* [Exercise instructions]:
Would you set down each line of the data below exactly?

* [Given data]:
+++++
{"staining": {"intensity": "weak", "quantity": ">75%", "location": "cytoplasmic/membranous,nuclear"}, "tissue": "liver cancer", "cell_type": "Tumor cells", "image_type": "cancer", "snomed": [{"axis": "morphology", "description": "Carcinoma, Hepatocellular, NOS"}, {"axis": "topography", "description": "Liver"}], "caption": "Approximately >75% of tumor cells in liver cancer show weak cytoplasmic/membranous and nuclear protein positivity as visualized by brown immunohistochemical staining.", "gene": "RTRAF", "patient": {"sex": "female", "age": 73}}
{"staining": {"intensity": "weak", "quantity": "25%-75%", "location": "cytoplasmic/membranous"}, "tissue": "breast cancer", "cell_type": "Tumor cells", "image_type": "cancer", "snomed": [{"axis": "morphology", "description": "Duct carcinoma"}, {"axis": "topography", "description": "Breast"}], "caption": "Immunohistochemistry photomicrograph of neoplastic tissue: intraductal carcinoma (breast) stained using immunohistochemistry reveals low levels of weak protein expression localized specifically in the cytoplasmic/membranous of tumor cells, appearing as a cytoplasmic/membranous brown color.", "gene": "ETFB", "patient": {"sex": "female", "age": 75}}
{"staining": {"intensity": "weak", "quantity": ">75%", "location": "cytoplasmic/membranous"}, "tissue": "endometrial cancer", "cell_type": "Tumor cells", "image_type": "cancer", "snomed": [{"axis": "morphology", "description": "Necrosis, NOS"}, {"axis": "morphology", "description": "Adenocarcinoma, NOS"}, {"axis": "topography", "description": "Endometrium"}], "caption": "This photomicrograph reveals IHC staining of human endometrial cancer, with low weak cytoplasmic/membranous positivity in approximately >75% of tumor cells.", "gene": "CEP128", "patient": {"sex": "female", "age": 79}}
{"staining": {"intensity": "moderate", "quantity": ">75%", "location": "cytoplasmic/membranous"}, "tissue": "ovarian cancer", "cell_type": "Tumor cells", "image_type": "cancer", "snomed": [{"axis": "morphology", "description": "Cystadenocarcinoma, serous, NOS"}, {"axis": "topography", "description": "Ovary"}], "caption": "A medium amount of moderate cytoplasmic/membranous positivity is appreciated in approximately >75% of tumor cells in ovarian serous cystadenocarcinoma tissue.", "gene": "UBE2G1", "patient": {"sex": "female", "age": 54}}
+++++
* [Solution to this exercise]:
{"staining": {"intensity": "weak", "quantity": ">75%", "location": "cytoplasmic/membranous,nuclear"}, "tissue": "liver cancer", "cell_type": "Tumor cells", "image_type": "cancer", "snomed": [{"axis": "morphology", "description": "Carcinoma, Hepatocellular, NOS"}, {"axis": "topography", "description": "Liver"}], "caption": "Approximately >75% of tumor cells in liver cancer show weak cytoplasmic/membranous and nuclear protein positivity as visualized by brown immunohistochemical staining.", "gene": "RTRAF", "patient": {"sex": "female", "age": 73}}
{"staining": {"intensity": "weak", "quantity": "25%-75%", "location": "cytoplasmic/membranous"}, "tissue": "breast cancer", "cell_type": "Tumor cells", "image_type": "cancer", "snomed": [{"axis": "morphology", "description": "Duct carcinoma"}, {"axis": "topography", "description": "Breast"}], "caption": "Immunohistochemistry photomicrograph of neoplastic tissue: intraductal carcinoma (breast) stained using immunohistochemistry reveals low levels of weak protein expression localized specifically in the cytoplasmic/membranous of tumor cells, appearing as a cytoplasmic/membranous brown color.", "gene": "ETFB", "patient": {"sex": "female", "age": 75}}
{"staining": {"intensity": "weak", "quantity": ">75%", "location": "cytoplasmic/membranous"}, "tissue": "endometrial cancer", "cell_type": "Tumor cells", "image_type": "cancer", "snomed": [{"axis": "morphology", "description": "Necrosis, NOS"}, {"axis": "morphology", "description": "Adenocarcinoma, NOS"}, {"axis": "topography", "description": "Endometrium"}], "caption": "This photomicrograph reveals IHC staining of human endometrial cancer, with low weak cytoplasmic/membranous positivity in approximately >75% of tumor cells.", "gene": "CEP128", "patient": {"sex": "female", "age": 79}}
{"staining": {"intensity": "moderate", "quantity": ">75%", "location": "cytoplasmic/membranous"}, "tissue": "ovarian cancer", "cell_type": "Tumor cells", "image_type": "cancer", "snomed": [{"axis": "morphology", "description": "Cystadenocarcinoma, serous, NOS"}, {"axis": "topography", "description": "Ovary"}], "caption": "A medium amount of moderate cytoplasmic/membranous positivity is appreciated in approximately >75% of tumor cells in ovarian serous cystadenocarcinoma tissue.", "gene": "UBE2G1", "patient": {"sex": "female", "age": 54}}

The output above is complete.